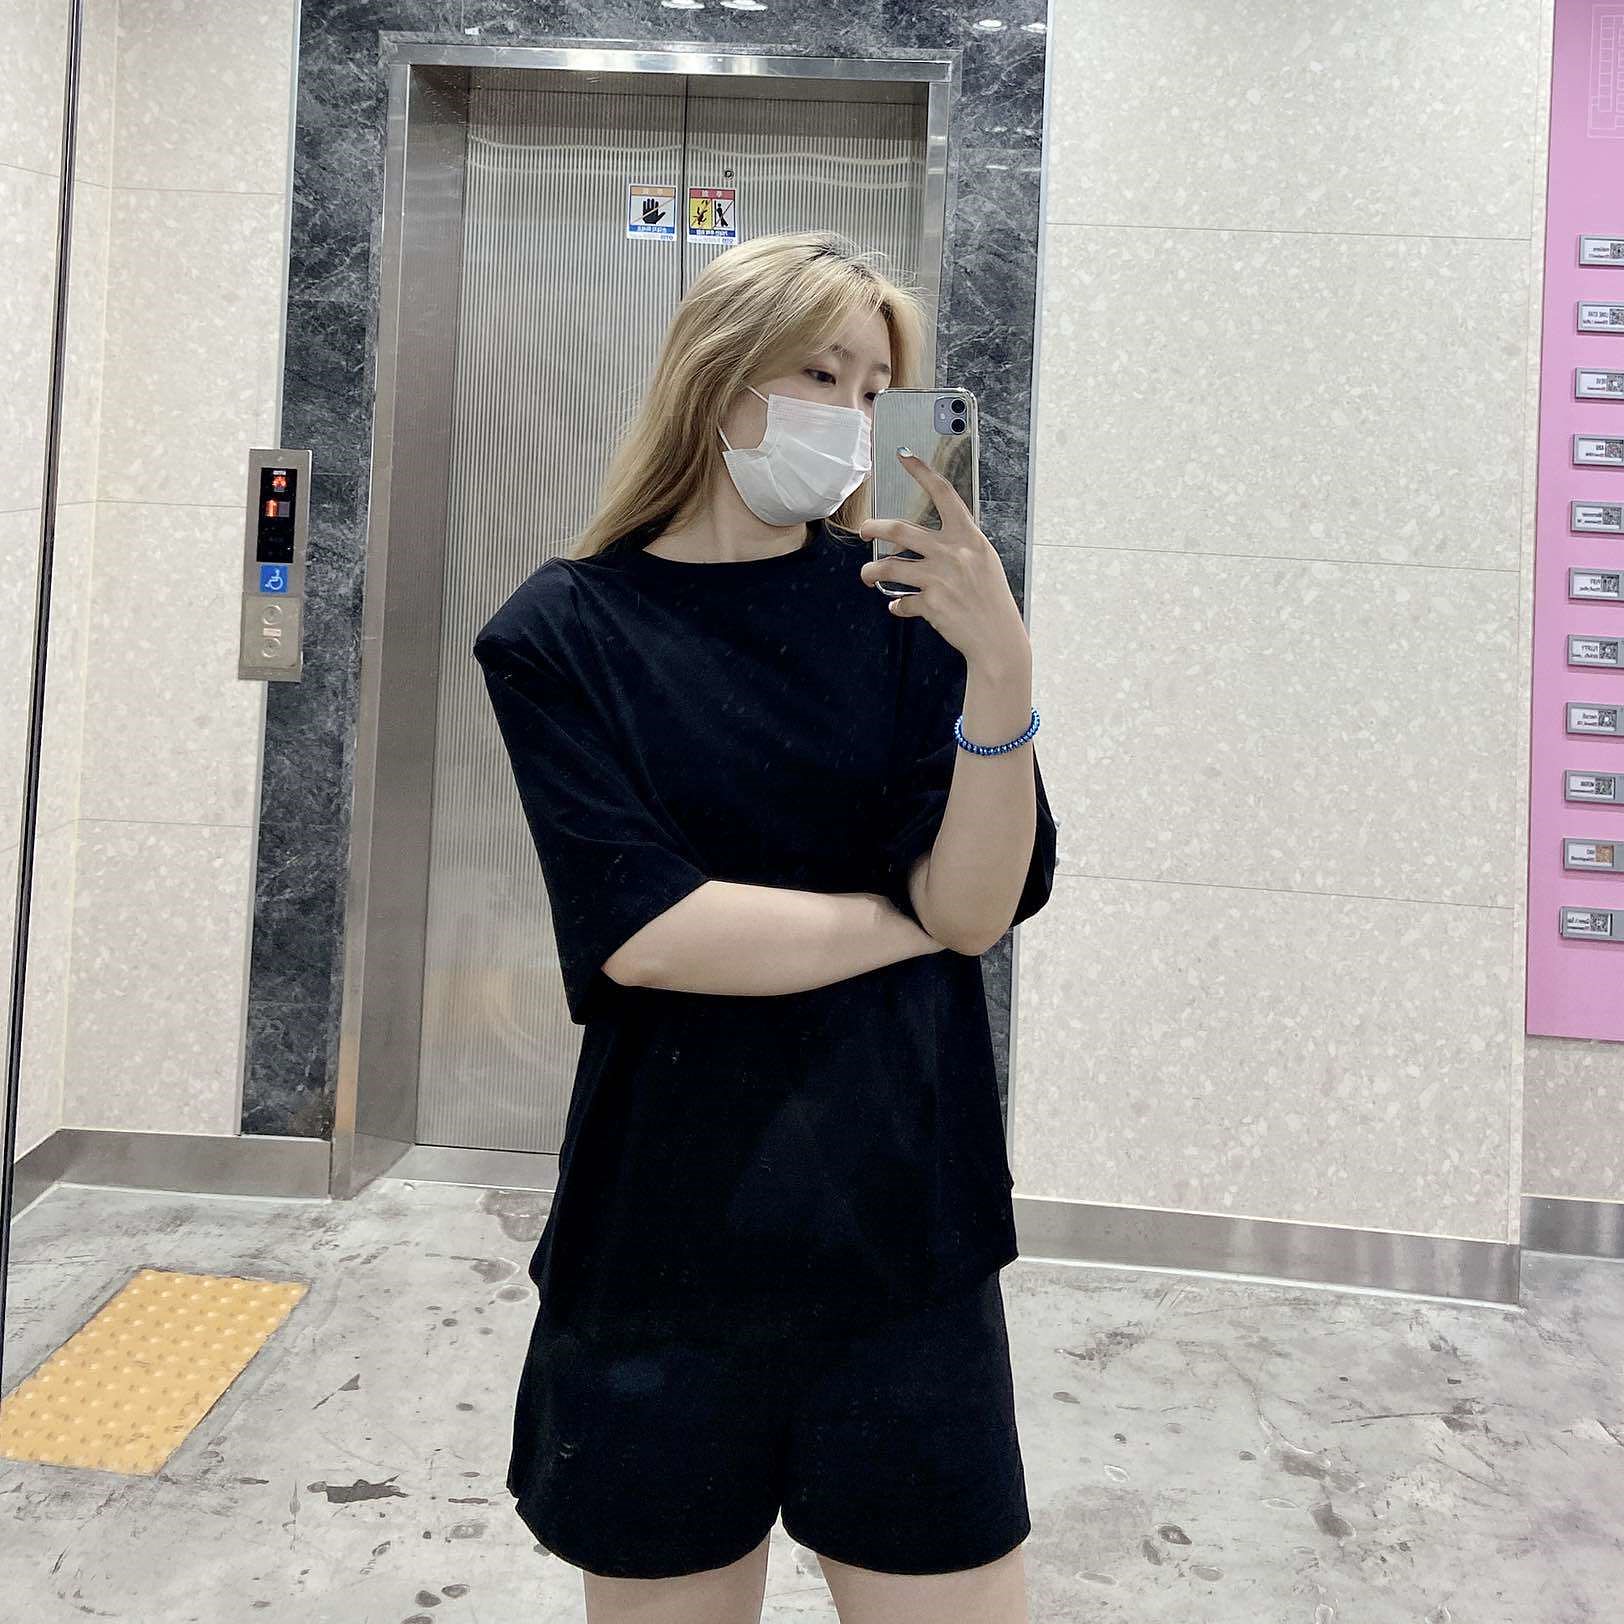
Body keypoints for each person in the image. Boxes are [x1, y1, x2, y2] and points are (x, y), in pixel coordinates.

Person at [473, 229, 1057, 1624]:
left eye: (877, 389)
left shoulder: (904, 615)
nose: (852, 416)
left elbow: (979, 902)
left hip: (901, 1226)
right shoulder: (561, 631)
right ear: (717, 378)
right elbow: (653, 934)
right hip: (664, 1237)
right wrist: (910, 923)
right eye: (821, 373)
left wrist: (1002, 669)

————————

Work task:
Report every line of the records that contains the word "left".

Task response:
left eye: (877, 389)
left shoulder: (904, 615)
left elbow: (979, 902)
left hip: (901, 1226)
left wrist: (1002, 669)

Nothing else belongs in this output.